Türkiye cumhuriyetin ilanından bu yana, Doğulu ve Batılı olmayı harmanlayan, kendine has dengeli bir kimlik geliştirmeyi başardı

Türkiye'nin Bahreyn Büyükelçisi Haldun Osman, ülkesinin BM Güvenlik Konseyi'ne geçici üye seçilmesinin bölge ve dünya ülkelerine yarayacağını ifade etti. Konsey üyeliğine Avrupa kıtası kapsamında seçilmiş olsa da, Türkiye hem komşularının hem de yakınındaki ülkelerin, özellikle de Arap ülkelerinin istikrarı için olumlu ve merkezi rol oynuyor.
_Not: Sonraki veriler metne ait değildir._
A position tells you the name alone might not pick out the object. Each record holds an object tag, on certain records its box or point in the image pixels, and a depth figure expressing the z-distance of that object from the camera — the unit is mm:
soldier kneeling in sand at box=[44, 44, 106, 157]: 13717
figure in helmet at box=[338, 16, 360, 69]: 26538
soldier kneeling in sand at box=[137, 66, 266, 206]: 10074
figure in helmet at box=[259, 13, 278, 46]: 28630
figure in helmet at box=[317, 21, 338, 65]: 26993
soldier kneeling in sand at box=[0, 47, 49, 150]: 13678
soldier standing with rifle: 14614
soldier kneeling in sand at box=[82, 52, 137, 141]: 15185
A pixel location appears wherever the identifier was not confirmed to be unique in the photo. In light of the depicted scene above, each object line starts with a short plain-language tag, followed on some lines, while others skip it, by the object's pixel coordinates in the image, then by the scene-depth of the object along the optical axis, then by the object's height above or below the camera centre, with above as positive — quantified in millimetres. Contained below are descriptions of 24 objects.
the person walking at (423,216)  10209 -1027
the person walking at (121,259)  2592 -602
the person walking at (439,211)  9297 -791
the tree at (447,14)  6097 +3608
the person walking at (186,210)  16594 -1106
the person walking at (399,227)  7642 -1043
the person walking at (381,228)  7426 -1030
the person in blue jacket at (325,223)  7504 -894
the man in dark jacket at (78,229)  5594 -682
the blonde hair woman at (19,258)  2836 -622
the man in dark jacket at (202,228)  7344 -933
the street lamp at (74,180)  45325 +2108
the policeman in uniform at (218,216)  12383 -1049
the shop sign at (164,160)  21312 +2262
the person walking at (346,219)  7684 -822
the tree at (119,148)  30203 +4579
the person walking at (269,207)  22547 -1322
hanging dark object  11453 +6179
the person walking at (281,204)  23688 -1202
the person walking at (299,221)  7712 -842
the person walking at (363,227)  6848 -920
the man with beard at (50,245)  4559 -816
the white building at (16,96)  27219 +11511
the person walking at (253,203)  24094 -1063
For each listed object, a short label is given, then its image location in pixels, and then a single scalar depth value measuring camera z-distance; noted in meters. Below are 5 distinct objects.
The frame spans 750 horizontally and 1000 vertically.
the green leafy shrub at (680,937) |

Türkiye Osmanlı İmparatorluğu'nun enkazı üzerine cumhuriyetin ilan edilmesinin 85. yıldönümünü kutluyor. Bu ilan, Mustafa Kemal Atatürk'ün Türkiye'yi İslami hilafet devletinden Batılı yapıya sahip laik devlete taşımak için izlediği beş sürecin bir parçasıydı.
Atatürk, siyasi değişim de dahil olmak üzere Türk toplumu içinde büyük değişimler başlattı. Siyasi değişim temel şekliye saltanatın kaldırılmasına, cumhuriyetin ilanına, hilafetin kaldırılmasına ve sosyal, hukuki, eğitimsel, kültürel ve ekonomik değişiklilere dayanıyordu. Türk toplumundaki bu köklü değişiklikler, toplumun yapısını laikliğe çevirmesi nedeniyle İslami açından sıkıntı yarattı. Diğer yandan, bazı Arap ve Müslüman seçkinlerle siyasiler Türkiye'deki değişim devrimine hayranlıkla baktı.
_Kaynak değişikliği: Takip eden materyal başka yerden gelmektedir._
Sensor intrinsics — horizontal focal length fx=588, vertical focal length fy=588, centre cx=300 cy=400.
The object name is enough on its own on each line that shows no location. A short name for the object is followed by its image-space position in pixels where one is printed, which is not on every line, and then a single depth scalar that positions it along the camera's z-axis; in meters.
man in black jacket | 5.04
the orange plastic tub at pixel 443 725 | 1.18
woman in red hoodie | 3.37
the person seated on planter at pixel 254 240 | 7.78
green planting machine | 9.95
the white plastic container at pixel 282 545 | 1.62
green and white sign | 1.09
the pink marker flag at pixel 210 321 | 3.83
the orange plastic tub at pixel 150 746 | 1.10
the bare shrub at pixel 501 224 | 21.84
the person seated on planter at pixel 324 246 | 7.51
Atatürk'ün başlattığı toplumsal değişiklikleri izleyen yıllar boyunca Türkiye, İslam ülkeleri sisteminde kalmak yerine Batılı toplumlara entegre olmaya çalışıyordu. Bazı noktalarda da başarısız oluyordu. Hatta Atatürkçü yöntem kapsamında entegre olmanın zorluğunu gören bazı Türkler işi, 'Türk'ün Türk'ten başka dostu yok' sloganını yükseltme noktasında vardırdı.
Bu toplum, kendine has bir yapı ve eşsiz bir yöntem edinmeye başladı:
'Batı'nın kubbesi' altında yaşamak ve 'Doğu'nun halısı' üzerinde yürümek. Türkiye birbiriyle dengeli olan iki yönde -Batılı ve İslami yönler- nasıl yürüyeceğini öğrendi.
Ülke bu iki süreç kapsamında özel bir kimliğe sahip oldu. Cumhurbaşkanlığı danışmanlarından Erşat Hürmüzlü El Vasat gazetesiyle söyleşisinde, Türkiye'nin kimliğinin ideolojik bir sınıflandırmaya konulmasını reddedip 'Türkiye'nin kimliğinin Türkiye olduğunu' söylüyordu. Hürmüzlü kanıt olarak da, NATO üyeliğinin ve AB yolunda mesafe katedilmesinin karşısında Türkiye'nin İslam Konferansı Örgütü içindeki gücünü, Arap ülkeleri arasındaki açık rolünü, Arap Birliği'ndeki gözlemci statüsünü gösteriyordu. Danışman, Türkiye'den başka hiçbir devletin hem Doğulu hem de Batılı bir kimlik taşımadığını belirtiyordu.
Türkiye'deki siyasi partilere farklı mesafelerde durmak istemiyoruz, bizlerin ve Türk siyasilerin itiraf etmesi gerekir ki, Türkiye Arap ve Müslümanlara AKP dönemindeki kadar yakın olmamıştı. Türkiye Arapların, Müslümanların ve Batı'nın ortağı haline gelmesi sonrası bölgenin istikrarını ve kendi güvenliğini korumaya çalışıyor. Bununla birlikte, yanıtını bulamadığımız soru şu: AKP iktidarının değişmesi sonrası Türkiye, hem Doğu'ya hem de Batı'ya yakın durmayı sürdürebilir mi? Diğer Türk siyasetçiler, Türkiye'nin başarısının yanı sıra bölgesel ve uluslararası konumunu koruması için bu yöntemin ideal olduğunu öğrendi mi?
Türkiye'nin BM Güvenlik Konseyi'nde herkes için güç kaynağı olacağı kesin. Zira Doğulular Türkiye'de kendi paylarını görüyor, Batılılar da bu ülkenin kendilerine yakın
olduğunu düşünüyor. Türkiye'nin herkese karşı nerede duracağını bekleyip göreceğiz.